Convert the data below into a numbered list with one line per item. Skip any blank lines and leave out the pictures.
□ □ □ □ □
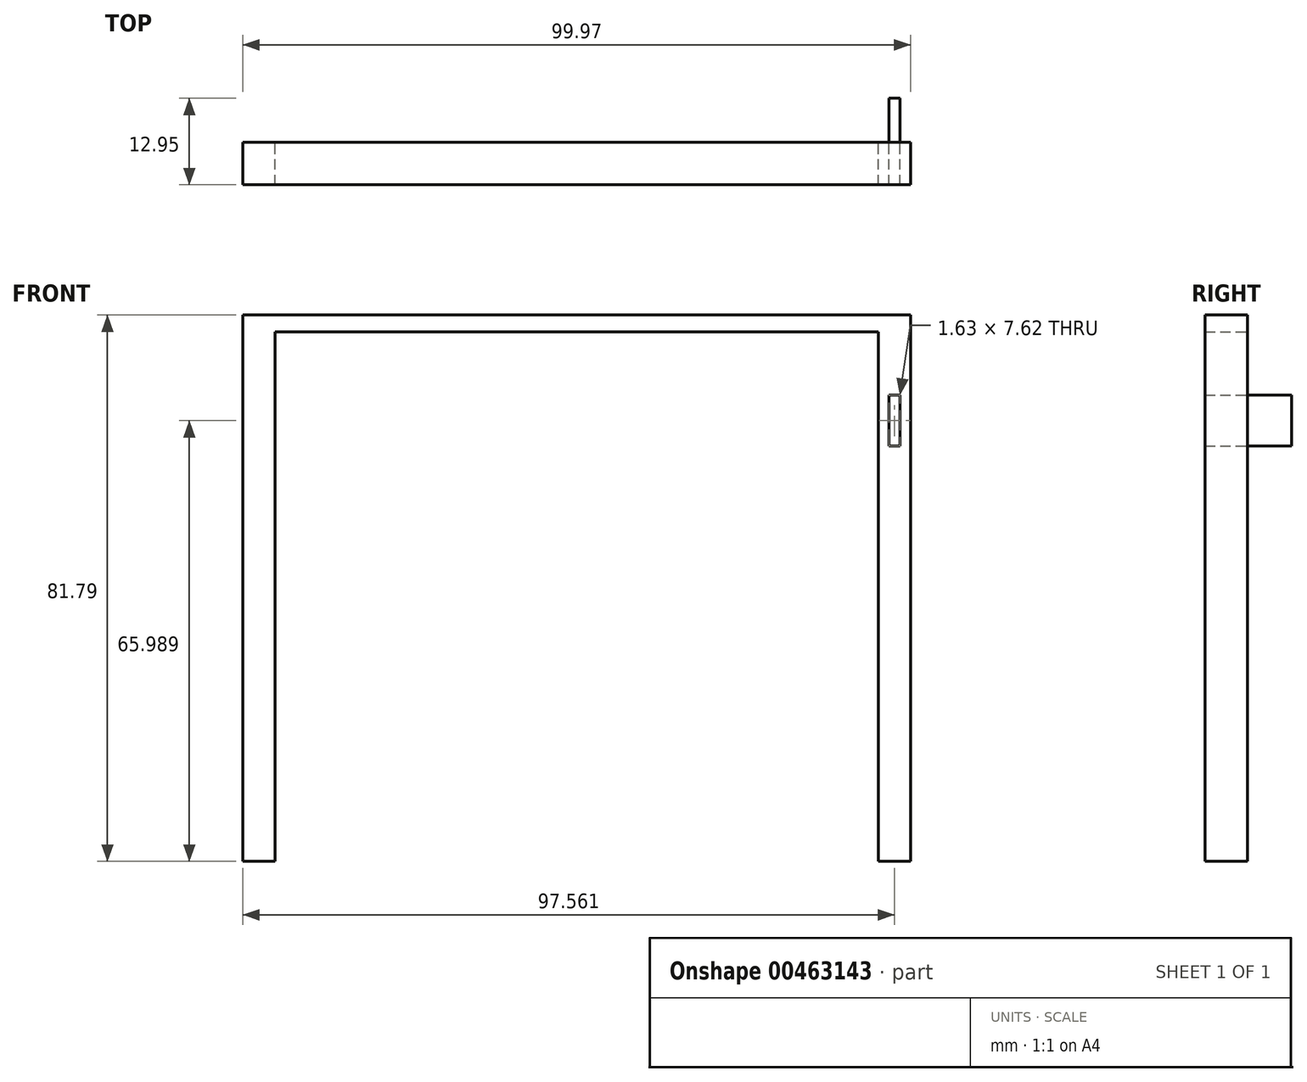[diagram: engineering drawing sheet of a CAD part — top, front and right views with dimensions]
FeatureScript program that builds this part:
annotation { "Feature Type Name" : "Feature", "Feature Type Description" : "" }
export const myFeature = defineFeature(function(context is Context, id is Id, definition is map)
    precondition{}
    {
        {
            var Q0;
            Q0=qCreatedBy(makeId("Front.planeOp"),FACE);
            var sketch = newSketch(context, id + "F0", { "sketchPlane" : qUnion([Q0])});
            skLineSegment(sketch, "E0.top", {"start": v(0, 81.79) * mm, "end": v(99.97, 81.79) * mm});
            skLineSegment(sketch, "E0.left", {"start": v(0, 0) * mm, "end": v(0, 81.79) * mm});
            skLineSegment(sketch, "E0.right", {"start": v(99.97, 0) * mm, "end": v(99.97, 81.79) * mm});
            skLineSegment(sketch, "E1", {"start": v(0, 0) * mm, "end": v(99.97, 0) * mm});
            skLineSegment(sketch, "E2.0", {"start": v(4.83, 79.25) * mm, "end": v(95.15, 79.25) * mm});
            skLineSegment(sketch, "E3.0", {"start": v(95.15, 0) * mm, "end": v(95.15, 79.25) * mm});
            skLineSegment(sketch, "E4.0", {"start": v(4.83, 0) * mm, "end": v(4.83, 79.25) * mm});
            skLineSegment(sketch, "E5", {"start": v(49.99, 79.25) * mm, "end": v(49.99, 0) * mm});
            skLineSegment(sketch, "E6", {"start": v(95.15, 40.9) * mm, "end": v(4.83, 40.9) * mm});
            skLineSegment(sketch, "E7.MirrorCS", {"start": v(95.15, 98.7) * mm, "end": v(4.83, 98.7) * mm});
            skLineSegment(sketch, "E8.bottom", {"start": v(98.37, 69.8) * mm, "end": v(96.75, 69.8) * mm});
            skLineSegment(sketch, "E8.top", {"start": v(98.37, 62.18) * mm, "end": v(96.75, 62.18) * mm});
            skLineSegment(sketch, "E8.left", {"start": v(98.37, 69.8) * mm, "end": v(98.37, 62.18) * mm});
            skLineSegment(sketch, "E8.right", {"start": v(96.75, 69.8) * mm, "end": v(96.75, 62.18) * mm});
            skSolve(sketch);
        }
        {
            var Q0;
            Q0=makeQuery(id+"F0.imprint","IMPRINT",FACE,{"disambiguationData":[TD([[makeQuery(id+"F0.imprint","IMPRINT",EDGE,{"derivedFrom":sQuery(id+"F0.wireOp",EDGE,"E0.top")}),-1.0]])]});
            extrude(context, id + "F1", {"entities" : qUnion([Q0]), "depth" : 6.35 * mm});
        }
        {
            var Q0;
            Q0=makeQuery(id+"F0.imprint","IMPRINT",FACE,{"disambiguationData":[TD([[makeQuery(id+"F0.imprint","IMPRINT",EDGE,{"derivedFrom":sQuery(id+"F0.wireOp",EDGE,"E8.bottom")}),1.0]])]});
            extrude(context, id + "F2", {"entities" : qUnion([Q0]), "depth" : 6.35 * mm});
        }
        {
            var Q0;
            Q0=makeQuery(id+"F0.imprint","IMPRINT",FACE,{"disambiguationData":[TD([[makeQuery(id+"F0.imprint","IMPRINT",EDGE,{"derivedFrom":sQuery(id+"F0.wireOp",EDGE,"E8.bottom")}),1.0]])]});
            extrude(context, id + "F3", {"entities" : qUnion([Q0]), "oppositeDirection" : true, "depth" : 6.6 * mm});
        }
    });
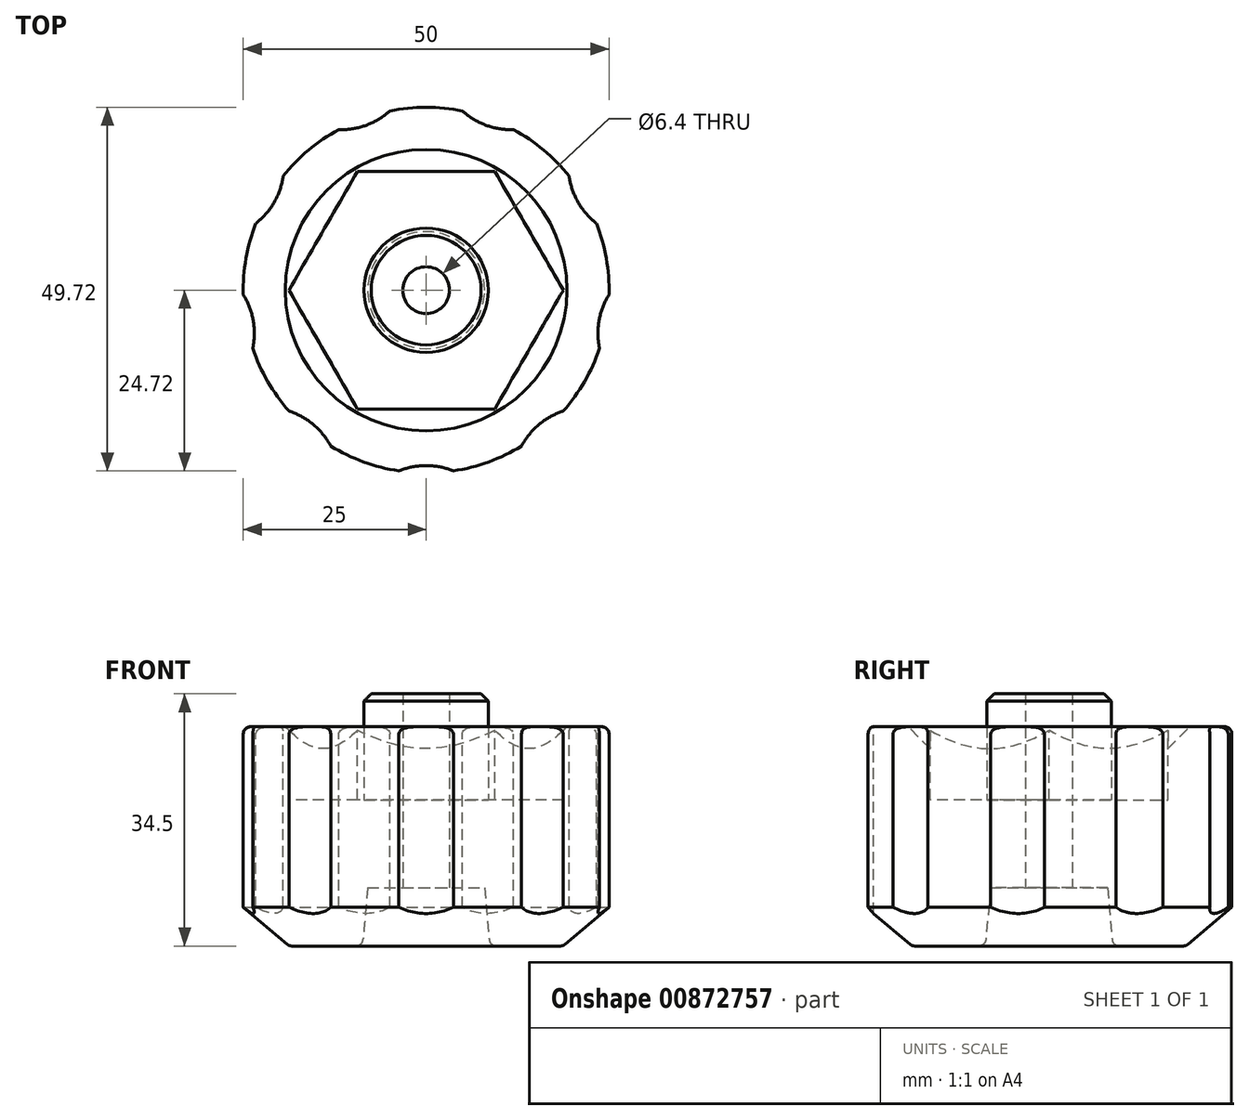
□ □ □ □ □
Task response =
1. [diagram: engineering drawing sheet of a CAD part — top, front and right views with dimensions]
2. FeatureScript program that builds this part:
3. annotation { "Feature Type Name" : "Feature", "Feature Type Description" : "" }
4. export const myFeature = defineFeature(function(context is Context, id is Id, definition is map)
5.     precondition{}
6.     {
7.         {
8.             var Q0;
9.             Q0=qCreatedBy(makeId("Front.planeOp"),FACE);
10.             var sketch = newSketch(context, id + "F0", { "sketchPlane" : qUnion([Q0])});
11.             skLineSegment(sketch, "E0.top", {"start": v(0, 81.79) * mm, "end": v(99.97, 81.79) * mm});
12.             skLineSegment(sketch, "E0.left", {"start": v(0, 0) * mm, "end": v(0, 81.79) * mm});
13.             skLineSegment(sketch, "E0.right", {"start": v(99.97, 0) * mm, "end": v(99.97, 81.79) * mm});
14.             skLineSegment(sketch, "E1", {"start": v(0, 0) * mm, "end": v(99.97, 0) * mm});
15.             skLineSegment(sketch, "E2.0", {"start": v(4.83, 79.25) * mm, "end": v(95.15, 79.25) * mm});
16.             skLineSegment(sketch, "E3.0", {"start": v(95.15, 0) * mm, "end": v(95.15, 79.25) * mm});
17.             skLineSegment(sketch, "E4.0", {"start": v(4.83, 0) * mm, "end": v(4.83, 79.25) * mm});
18.             skLineSegment(sketch, "E5", {"start": v(49.99, 79.25) * mm, "end": v(49.99, 0) * mm});
19.             skLineSegment(sketch, "E6", {"start": v(95.15, 40.9) * mm, "end": v(4.83, 40.9) * mm});
20.             skLineSegment(sketch, "E7.MirrorCS", {"start": v(95.15, 98.7) * mm, "end": v(4.83, 98.7) * mm});
21.             skLineSegment(sketch, "E8.bottom", {"start": v(98.37, 69.8) * mm, "end": v(96.75, 69.8) * mm});
22.             skLineSegment(sketch, "E8.top", {"start": v(98.37, 62.18) * mm, "end": v(96.75, 62.18) * mm});
23.             skLineSegment(sketch, "E8.left", {"start": v(98.37, 69.8) * mm, "end": v(98.37, 62.18) * mm});
24.             skLineSegment(sketch, "E8.right", {"start": v(96.75, 69.8) * mm, "end": v(96.75, 62.18) * mm});
25.             skSolve(sketch);
26.         }
27.         {
28.             var Q0;
29.             Q0=makeQuery(id+"F0.imprint","IMPRINT",FACE,{"disambiguationData":[TD([[makeQuery(id+"F0.imprint","IMPRINT",EDGE,{"derivedFrom":sQuery(id+"F0.wireOp",EDGE,"E0.top")}),-1.0]])]});
30.             extrude(context, id + "F1", {"entities" : qUnion([Q0]), "depth" : 6.35 * mm});
31.         }
32.         {
33.             var Q0;
34.             Q0=makeQuery(id+"F0.imprint","IMPRINT",FACE,{"disambiguationData":[TD([[makeQuery(id+"F0.imprint","IMPRINT",EDGE,{"derivedFrom":sQuery(id+"F0.wireOp",EDGE,"E8.bottom")}),1.0]])]});
35.             extrude(context, id + "F2", {"entities" : qUnion([Q0]), "depth" : 6.35 * mm});
36.         }
37.         {
38.             var Q0;
39.             Q0=makeQuery(id+"F0.imprint","IMPRINT",FACE,{"disambiguationData":[TD([[makeQuery(id+"F0.imprint","IMPRINT",EDGE,{"derivedFrom":sQuery(id+"F0.wireOp",EDGE,"E8.bottom")}),1.0]])]});
40.             extrude(context, id + "F3", {"entities" : qUnion([Q0]), "oppositeDirection" : true, "depth" : 6.6 * mm});
41.         }
42.     });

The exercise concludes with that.